* **Work request**: Rewrite the text under every one of the records below as a JSON list of strings, one string per line, skipping blank lines and leaving the pictures out.

* **Records**:

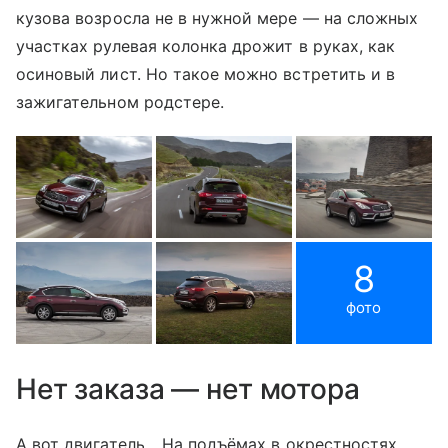
кузова возросла не в нужной мере — на сложных
участках рулевая колонка дрожит в руках, как
осиновый лист. Но такое можно встретить и в
зажигательном родстере.
8
фото
Нет заказа — нет мотора
А вот двигатель... На подъёмах в окрестностях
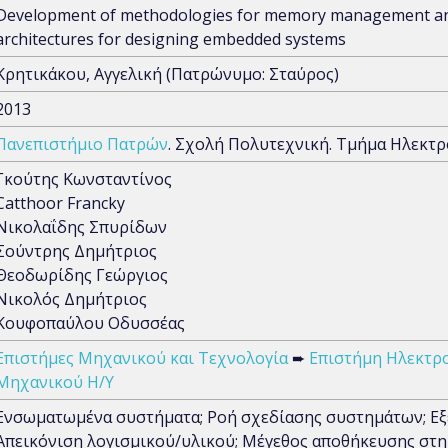
Development of methodologies for memory management an
architectures for designing embedded systems
Κρητικάκου, Αγγελική (Πατρώνυμο: Σταύρος)
2013
Πανεπιστήμιο Πατρών
. Σχολή Πολυτεχνική. Τμήμα Ηλεκτ
Γκούτης Κωνσταντίνος
Catthoor Francky
Νικολαΐδης Σπυρίδων
Σούντρης Δημήτριος
Θεοδωρίδης Γεώργιος
Νικολός Δημήτριος
Κουφοπαύλου Οδυσσέας
Επιστήμες Μηχανικού και Τεχνολογία
➨
Επιστήμη Ηλεκτρ
Μηχανικού Η/Υ
Ενσωματωμένα συστήματα; Ροή σχεδίασης συστημάτων; Εξ
Απεικόνιση λογισμικού/υλικού; Μέγεθος αποθήκευσης στη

* **Expected answer**:
[
  "кузова возросла не в нужной мере — на сложных",
  "участках рулевая колонка дрожит в руках, как",
  "осиновый лист. Но такое можно встретить и в",
  "зажигательном родстере.",
  "8",
  "фото",
  "Нет заказа — нет мотора",
  "А вот двигатель... На подъёмах в окрестностях",
  "Development of methodologies for memory management an",
  "architectures for designing embedded systems",
  "Κρητικάκου, Αγγελική (Πατρώνυμο: Σταύρος)",
  "2013",
  "Πανεπιστήμιο Πατρών",
  ". Σχολή Πολυτεχνική. Τμήμα Ηλεκτ",
  "Γκούτης Κωνσταντίνος",
  "Catthoor Francky",
  "Νικολαΐδης Σπυρίδων",
  "Σούντρης Δημήτριος",
  "Θεοδωρίδης Γεώργιος",
  "Νικολός Δημήτριος",
  "Κουφοπαύλου Οδυσσέας",
  "Επιστήμες Μηχανικού και Τεχνολογία",
  "➨",
  "Επιστήμη Ηλεκτρ",
  "Μηχανικού Η/Υ",
  "Ενσωματωμένα συστήματα; Ροή σχεδίασης συστημάτων; Εξ",
  "Απεικόνιση λογισμικού/υλικού; Μέγεθος αποθήκευσης στη"
]